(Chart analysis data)
--- START ---
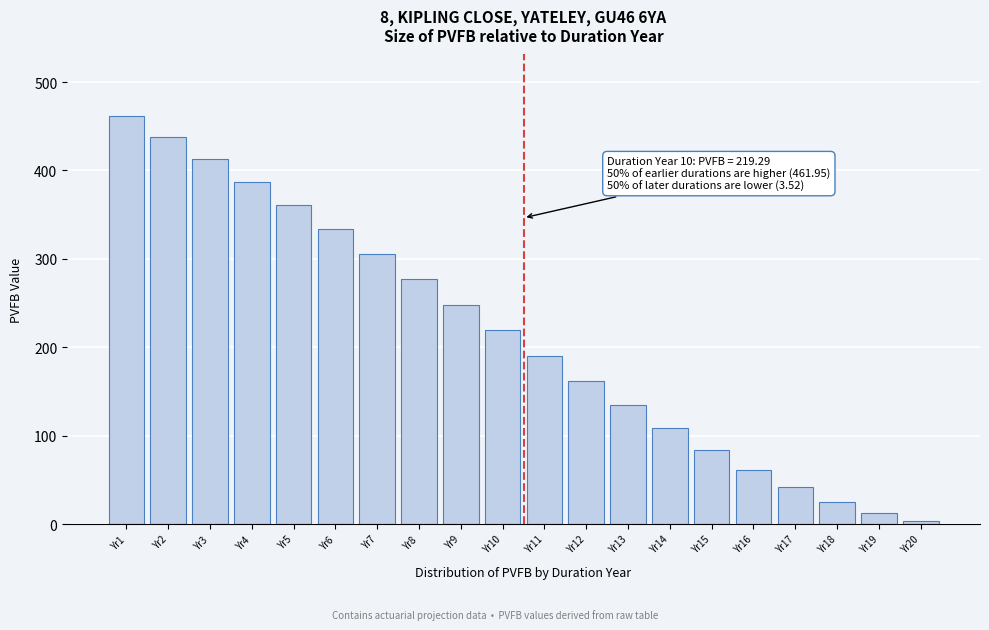

What is the difference between the maximum and minimum values?

458.4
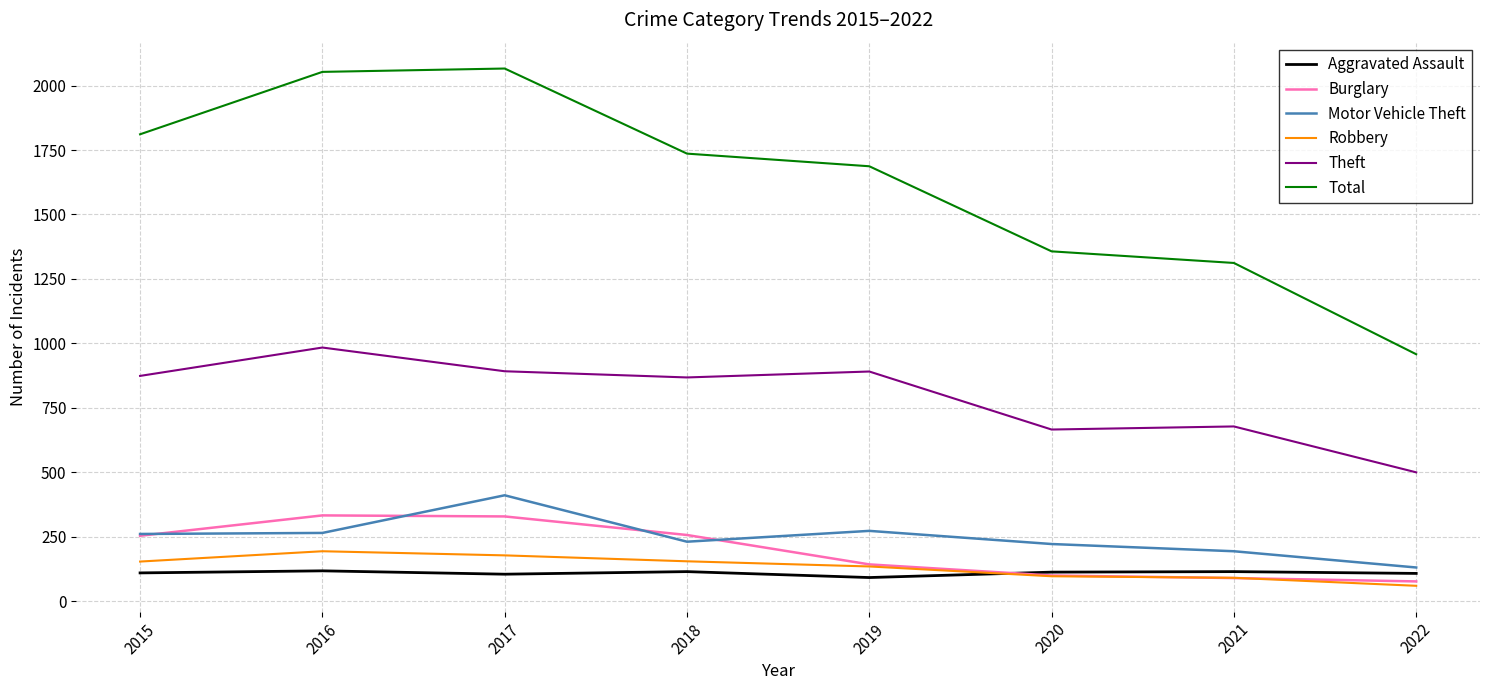

Is the value of Aggravated Assault at 2016 greater than the value of Motor Vehicle Theft at 2015?

No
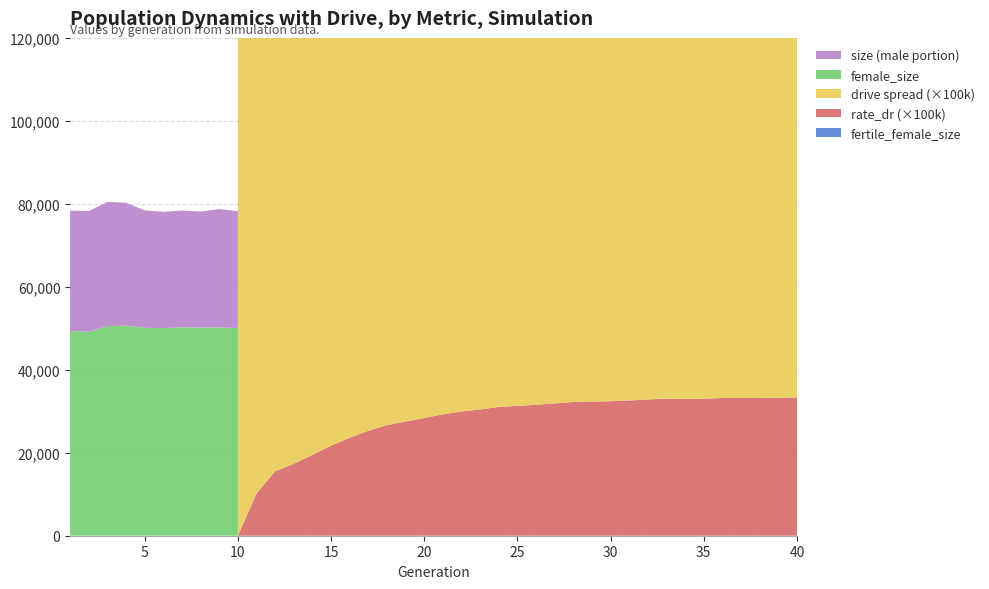

Reading left to right, extract all data points from this chart.

fertile_female_size: 1.0	1.0	1.0	1.0	1.0	1.0	1.0	1.0	1.0	1.0	1.0	1.0	1.0	1.0	1.0	1.0	1.0	1.0	1.0	1.0	1.0	1.0	1.0	1.0	1.0	1.0	1.0	1.0	1.0	1.0	1.0	1.0	1.0	1.0	1.0	1.0	1.0	1.0	1.0	1.0
rate_dr: 0.0	0.0	0.0	0.0	0.0	0.0	0.0	0.0	0.0	0.0	0.1	0.2	0.2	0.2	0.2	0.2	0.3	0.3	0.3	0.3	0.3	0.3	0.3	0.3	0.3	0.3	0.3	0.3	0.3	0.3	0.3	0.3	0.3	0.3	0.3	0.3	0.3	0.3	0.3	0.3
rate_has_drive: 0.0	0.0	0.0	0.0	0.0	0.0	0.0	0.0	0.0	0.0	0.1	0.2	0.2	0.2	0.3	0.3	0.4	0.4	0.4	0.4	0.5	0.5	0.5	0.5	0.5	0.5	0.5	0.5	0.5	0.5	0.5	0.5	0.5	0.5	0.5	0.5	0.5	0.5	0.5	0.5
female_size: 49338.0	49156.0	50519.0	50665.0	50116.0	50038.0	50238.0	50175.0	50200.0	50079.0	50091.0	50096.0	48572.0	46027.0	43877.0	42249.0	40389.0	38555.0	37428.0	36467.0	35348.0	34646.0	33863.0	33380.0	32803.0	32284.0	31715.0	31562.0	30932.0	30628.0	30708.0	30559.0	30168.0	29885.0	29736.0	29410.0	29337.0	29357.0	29386.0	29208.0
size: 78360.0	78257.0	80456.0	80266.0	78427.0	78080.0	78376.0	78142.0	78751.0	78207.0	90729.0	96667.0	95178.0	92818.0	92515.0	93134.0	93527.0	93038.0	93720.0	93859.0	93800.0	94091.0	93630.0	94060.0	93374.0	92895.0	92863.0	92554.0	91903.0	91417.0	91905.0	91929.0	91443.0	90947.0	91009.0	90901.0	90937.0	90810.0	90670.0	90607.0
--- END ---
● **INSTRUCTIONS TO FOLLOW**
Repeat all of the lines above verbatim, omitting the pictures.

● **PROBLEM SOLUTION**
What is the difference between the maximum and minimum values?

458.4

Is the value of Aggravated Assault at 2016 greater than the value of Motor Vehicle Theft at 2015?

No

Reading left to right, extract all data points from this chart.

fertile_female_size: 1.0	1.0	1.0	1.0	1.0	1.0	1.0	1.0	1.0	1.0	1.0	1.0	1.0	1.0	1.0	1.0	1.0	1.0	1.0	1.0	1.0	1.0	1.0	1.0	1.0	1.0	1.0	1.0	1.0	1.0	1.0	1.0	1.0	1.0	1.0	1.0	1.0	1.0	1.0	1.0
rate_dr: 0.0	0.0	0.0	0.0	0.0	0.0	0.0	0.0	0.0	0.0	0.1	0.2	0.2	0.2	0.2	0.2	0.3	0.3	0.3	0.3	0.3	0.3	0.3	0.3	0.3	0.3	0.3	0.3	0.3	0.3	0.3	0.3	0.3	0.3	0.3	0.3	0.3	0.3	0.3	0.3
rate_has_drive: 0.0	0.0	0.0	0.0	0.0	0.0	0.0	0.0	0.0	0.0	0.1	0.2	0.2	0.2	0.3	0.3	0.4	0.4	0.4	0.4	0.5	0.5	0.5	0.5	0.5	0.5	0.5	0.5	0.5	0.5	0.5	0.5	0.5	0.5	0.5	0.5	0.5	0.5	0.5	0.5
female_size: 49338.0	49156.0	50519.0	50665.0	50116.0	50038.0	50238.0	50175.0	50200.0	50079.0	50091.0	50096.0	48572.0	46027.0	43877.0	42249.0	40389.0	38555.0	37428.0	36467.0	35348.0	34646.0	33863.0	33380.0	32803.0	32284.0	31715.0	31562.0	30932.0	30628.0	30708.0	30559.0	30168.0	29885.0	29736.0	29410.0	29337.0	29357.0	29386.0	29208.0
size: 78360.0	78257.0	80456.0	80266.0	78427.0	78080.0	78376.0	78142.0	78751.0	78207.0	90729.0	96667.0	95178.0	92818.0	92515.0	93134.0	93527.0	93038.0	93720.0	93859.0	93800.0	94091.0	93630.0	94060.0	93374.0	92895.0	92863.0	92554.0	91903.0	91417.0	91905.0	91929.0	91443.0	90947.0	91009.0	90901.0	90937.0	90810.0	90670.0	90607.0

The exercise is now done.